Zur so eingängigen, in großen Teilen so populären und rührseligen Musik, der es fürwahr nicht an ‚Ohrwürmern‘ mangelt, bietet die Oper Leipzig als ‚Überbau‘ ein großes Spektakel in der Tradition der Grand Opéra.
Da rollen die Köpfe, da werden die Messer gezückt, da paradiert eine Hundertschaft von Soldaten aus der Zeit der Befreiungskriege, da liegen die Leichen zu Hauf herum, da ertränkt Marguerite das Baby in der Zinkbadewanne, da räkeln sich feurige Hände aus dem Bühnenboden gegen Marguerite, da verdammt eine groteske Horde von maskierten hohen Klerikern die Sünderin, da brennt das Kreuz, da legen die gefallenen Soldaten zur Walpurgisnacht einen Totentanz hin und massakrieren sich erneut, und die Flintenweiber wollen Faust verführen, da erschießt sich der unglücklich verliebte Siebel, da kriegt die arme Marguerite von einer sadistischen Soldateska den Kopf abgeschlagen, und der Teufel erscheint mit Feuer- und Nebelschweif. Gewalt und Tod und Brutalität als Leitthema der Inszenierung. Nur konsequent ist es da, dass Ort der Handlung die Halle im Leipziger Völkerschlachtdenkmal ist und die Regie das Geschehen in die Zeit der ‚Befreiungskriege‘ verlegt.

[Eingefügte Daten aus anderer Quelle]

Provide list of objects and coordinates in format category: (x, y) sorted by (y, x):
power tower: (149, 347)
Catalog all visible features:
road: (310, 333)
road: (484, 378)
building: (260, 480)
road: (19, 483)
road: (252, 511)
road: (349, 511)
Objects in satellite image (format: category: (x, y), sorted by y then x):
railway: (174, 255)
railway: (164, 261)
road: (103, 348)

Ja, wer diese zweifellos gekonnt inszenierte Melange aus drastischem Pseudorealismus, Zauberspiel und Tragödie um das im späten 18. Jahrhundert so beliebte Motiv des verlassenen Mägdeleins mag, der kommt sicherlich auf seine Kosten. Dem Publikum hat es gefallen. Ich fand das alles ziemlich konventionell und im Vergleich mit der Faust Inszenierung in Amsterdam eher simpel und einfallslos (in Amsterdam spielt man weder eine Gewaltorgie noch eine Gretchen Tragödie, sondern die Tragödie eines jungen Professors der Biochemie, der an einem Homunculus Projekt arbeitet und der den Satan zu Hilfe ruft. Marguerite ist nur scheinbar eine authentische Figur. Sie ist das Produkt der Experimentierlust des Professors, ein Präparat aus dem Labor).
Ein Trost für alle, die Gounod lieben: in der Leipziger Oper wird in allen Rollen herausragend schön gesungen, und Marguerite in der Person der Olena Tokar ist von Stimme, Spiel und Bühnenerscheinung her ein geradezu anrührendes Gretchen. Ein schöner, wenn auch ein recht konventioneller Opernabend in Leipzig.
Wir sahen die Aufführung am 9. November, die vierte Vorstellung in dieser Inszenierung.